Compilations / Mixes
Bjørn Fongaard: Galaxe
Having listened to music of various experimental kinds for many decades, I figured I'd probably heard by now every possible sound a guitar could produce. But the two-CD set Galaxe, a collection performed by Anders Førisdal and dedicated to the work of Norwegian composer, guitarist, and teacher Bjørn Fongaard (1919-1980), has most thoroughly enlightened me otherwise. There are sounds on this collection that I had no idea a guitar could make, and calling Galaxe an invaluable document of Fongaard's work is an understatement of the first degree.
There are many things that make his music challenging to the ear, at least until one becomes acclimated to it, foremost among them its focus on microtonality and quarter-tone systems (an octave divided into twenty-four tempered intervals). He also extended the guitar's vocabulary and the playing techniques associated with the instrument by equipping it with straws, sponges, metal rods, plastic discs, and a small violin bow; in doing so, the electric guitar was transformed into a veritable electric orchestra, which Fongaard came to refer to as his Orchestra Microtonalis.
Notated as graphically as they are, his scores are fascinating to study (the one for Galaxe is shown in the mini-booklet that comes with the release, and it's also displayed at a larger size on the fold-out panels of the CD package). One glance at the idiosyncratic, even cryptic character of Fongaard's notation and one can begin to appreciate at least one reason why his works have not become better known.
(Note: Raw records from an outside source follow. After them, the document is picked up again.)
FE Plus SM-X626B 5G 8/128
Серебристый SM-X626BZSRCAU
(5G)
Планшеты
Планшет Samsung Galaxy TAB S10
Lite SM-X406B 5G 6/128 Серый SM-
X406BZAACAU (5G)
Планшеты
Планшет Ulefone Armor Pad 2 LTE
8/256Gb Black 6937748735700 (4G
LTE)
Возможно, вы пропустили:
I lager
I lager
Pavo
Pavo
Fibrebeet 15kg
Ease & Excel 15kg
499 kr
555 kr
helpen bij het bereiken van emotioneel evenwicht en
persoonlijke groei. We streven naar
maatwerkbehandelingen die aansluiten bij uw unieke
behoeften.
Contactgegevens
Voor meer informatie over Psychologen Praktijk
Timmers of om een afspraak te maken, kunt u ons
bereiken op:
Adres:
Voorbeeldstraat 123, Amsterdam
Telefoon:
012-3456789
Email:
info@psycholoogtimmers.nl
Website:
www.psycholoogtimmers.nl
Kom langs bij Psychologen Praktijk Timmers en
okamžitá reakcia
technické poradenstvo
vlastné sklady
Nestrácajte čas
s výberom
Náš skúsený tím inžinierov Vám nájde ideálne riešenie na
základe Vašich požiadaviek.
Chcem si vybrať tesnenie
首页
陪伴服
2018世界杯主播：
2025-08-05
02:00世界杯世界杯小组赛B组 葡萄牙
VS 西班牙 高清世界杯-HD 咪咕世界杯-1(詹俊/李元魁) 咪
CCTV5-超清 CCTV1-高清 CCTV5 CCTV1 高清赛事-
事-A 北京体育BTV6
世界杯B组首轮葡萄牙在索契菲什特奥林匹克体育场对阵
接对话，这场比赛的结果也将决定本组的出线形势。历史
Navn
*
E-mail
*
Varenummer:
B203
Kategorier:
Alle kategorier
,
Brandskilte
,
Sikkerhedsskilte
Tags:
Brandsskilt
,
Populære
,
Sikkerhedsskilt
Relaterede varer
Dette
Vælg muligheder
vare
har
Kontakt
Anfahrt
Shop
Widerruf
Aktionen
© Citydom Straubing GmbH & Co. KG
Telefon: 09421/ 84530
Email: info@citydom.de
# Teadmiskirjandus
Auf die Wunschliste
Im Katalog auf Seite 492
This makes Førisdal's accomplishment all the more important, given that the release presents the very first interpretation of the composer's scores and thus brings Fongaard's music into the realm of performance as opposed to academic study only.
It's important to note, though, that while Førisdal is the primary musician on the recording, he's supported on a number of pieces by percussionists Håkon Stene and Eirik Raude. In addition, while Fongaard's compositions constitute the recording's core, works by Brian Ferneyhough, Ole-Henrik Moe, and Øyvind Torvund also appear. Their pieces aren't unrelated to Fongaard, however, but are in fact works Førisdal commissioned to highlight different aspects of the composer's output: Ferneyhough's Renvoi-Shards (2010) centers on Fongaard's early quarter-tone work; Moe's KRAV (2007) focuses on microtonal resonance generated by electric guitar and microtonal glockenspiel; and Torvund's Guitar in the Mud (2014), like Fongaard's work in general, concerns itself with developing a highly personalized soundworld, in this case one so wild and bizarre it calls to mind an early game piece of John Zorn's.
As mentioned, it takes a few moments for one to wrap one's head around Fongaard's microtonal pitches, but once one does they begin to sound perfectly natural. Performed by Førisdal on 1/4-tone electric guitar, the opening eight-part Inventions (1964) makes for a fine introduction to the release, especially when nothing more than the guitar's spider-like picking is featured. The soundworld expands considerably during Renvoi-Shards, where Førisdal's 1/4-tone guitar indulges in explorative interplay with Stene's 1/4-tone vibraphone, as well as during Fongaard's 3 Concertinos (1964), in which cymbals, triangles, gongs, drums, and other percussive accents share the spotlight with the 1/4-tone guitar; three short Reflections even feature Førisdal's speaking voice. A remarkable range of sonorities also emerges during Galaxe (1966) and two Sonatas (1971, 1975), with the guitar—triple electrics in the former and microinterval in the latter—generating shudders, scrapes, shards, croaks, glissandi, and all manner of startling, oft-nightmarish convulsions. So unusual are the effects generated that during one Galaxe episode the guitar resembles the revving of an engine.
The mini-booklet includes text by Førisdal that provides the listener with illuminating detail about Fongaard's development, compositions, and techniques (the non-guitar playing reader might struggle with a line such as this one, written in reference to Improvisations: “... the sound of the actual attack, which is performed by the bridge of the guitar, is only picked up by the piezo pick-up, whilst the seemingly endless resonance of the open strings is only caught by the humbucker”; for the most part, though, Førisdal's text is accessible to guitarists and non-guitarists alike); in addition, there are helpful commentaries by Ferneyhough, Moe, and Torvund on their respective compositions. But as wonderful as it is to have such supporting material at one's disposal, it's the music, all 134 minutes of it, that makes the most strongest impression. Put simply, Førisdal has done experimental music devotees a remarkable service in presenting Fongaard's music so comprehensively.